◆ Passage provided
==============================

We Are All Complicit in Craft: A Conversation with Josina Manu Maltzman
Two friends talk genre, writing as a tool for liberation, and living out ideals
Palestine demands that all of us, as writers and artists, consider ourselves in principled solidarity with the long cultural Intifada that is built alongside and in collaboration with the material Intifada. We are writing amidst its long middle; the page is a weapon.
––Fargo Tbakhi, “Notes on Craft: Writing in the Hour of Genocide”
There’s a striking poster in the hallway to the left of my bedroom door. In sharply architectured reds and greens, the poster depicts images of Jewish partisans who fought against Nazis alongside images of Palestinian fighters resisting Zionism. Emblazoned at the top are the words: “Where There Is Oppression May There Thrive Resistance” and at the bottom: “L’Chaim Intifada” (Long Live the Intifada) in Yiddish/Hebrew and Arabic, as well as its English transliteration. In the corner the screenprint is attributed to “Feygelech for a Free Palestine, 2003.”1
As gays are wont to do, I learned more about the poster outside of my home, still in my neighborhood, catching up over bubbly waters at a friend’s house… My friend also featured the poster prominently on their wall, and disrupted my experience of its quotidian presence in my life when they mentioned, “You know your housemate made that, right?”
I did not–and returned home in search of Story, which is to say, Connection.
Relationships are the most potent space of intersection for my creative practice as a writer, not to mention my commitments as an activist and organizer. Writers and artists across a diversity of social movements have espoused the idea that our revolutionary potential lies in our intimate and daily relationships, telling us we need to live out the imaginary vision that our art seeks to describe.
Josina Manu Maltzman is a carpenter, writer, rabble-rouser, and my beloved housemate. Their work builds connection in the truest sense of the word–bridging materials, communities, and conversations to remind us that it’s worth it to not give up on ourselves and each other. As a memoirist, Manu Maltzman plays the fool in their work, which portends an unsettling provocation for the reader. Similarly, their cultural work jars open new worlds to connect individual recognition with outward political action. Manu Maltzman is a white, anti-Zionist Jewish person coming from a Zionist family. They exercise personal narrative and relational intimacy as tools for building community power towards the liberation of Palestine and abolition here at home. For Manu Maltzman, what happens on the page, on the Zoom screen, and in the public reading, is an active, non-placative space of engendering relationships. Within relationships, liberatory change is anchored in collective responsibility and, importantly, care.

==============================

◆ Data section
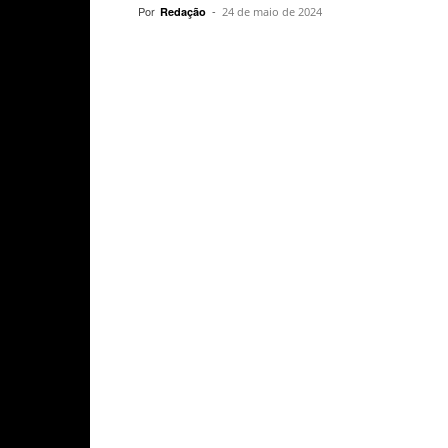
Por
-
Redação
24 de maio de 2024
Compartilhar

==============================

◆ Tasks to complete
1/ In the Manu Maltzman piece above, what four things is Josina Manu Maltzman called in the sentence that begins "Josina Manu Maltzman is a carpenter"?
2/ Write the next part of the Manu Maltzman piece, starting after its final sentence.
The items come from a separate source and have no connection to the Manu Maltzman piece.

◆ Responses to the tasks
1/ A carpenter, a writer, a rabble-rouser, and the author's beloved housemate.

2/
Our conversation–likely over bubbly waters–took place in the spring of and summer of 2024.
A few details:
- Manu Maltzman and I collaborate as organizers for the abolition of police and carceral systems with the abolitionist project Relationships Evolving Possibilities (REP).
- At the time of publication of this piece, the death toll in Gaza is estimated at over 39,000, with the total deaths attributed to the war around 186,000, along with an increase in violence against Palestinians in the West Bank. Manu Maltzman responded to the urgent call from the International Solidarity Movement for volunteers to witness and document settler colonialism’s abuses in Palestine’s West Bank by going to Masafer Yatta in May 2024.
- As writers, Manu Maltzman and I truck in generic forms with mass cultural appeal: memoir and speculative fiction, respectively. While our modes of engagement with each genre are unique (biomythography and science-fantasy/horror), the demarcations of our intended forms are ultimately laid out by capitalism–which collapses aesthetic choices, reach, and readership into market value.
In our exchange we circle writing as a tool of liberation through our long-arching commitments. As writers, we build our skills and negotiate our own agency within inherited histories of aesthetic choices, form, and the publishing market. As organizers, we contend with our responsibility to invoke our readership towards witness and agitation. We prepared for this conversation by reading Fargo Tbakhi’s essay “Notes on Craft: Writing in the Hour of Genocide,” quoted in the epigraph of this piece, which both moved and inspired us to remember the page is a weapon as we negotiate a balance of craft and political thought.
Josina Manu Maltzman
When I sit down to write to be read, I have an agenda. I write memoir, specifically biomythography.
Aegor Ray
Those are both genres I think of as so tied to women, and specifically with biomythography, with Black women, working class women, and women of color. When you think about the people who would read your book, are you thinking, are they women? Are they workers? How do you see people holding your book or receiving it?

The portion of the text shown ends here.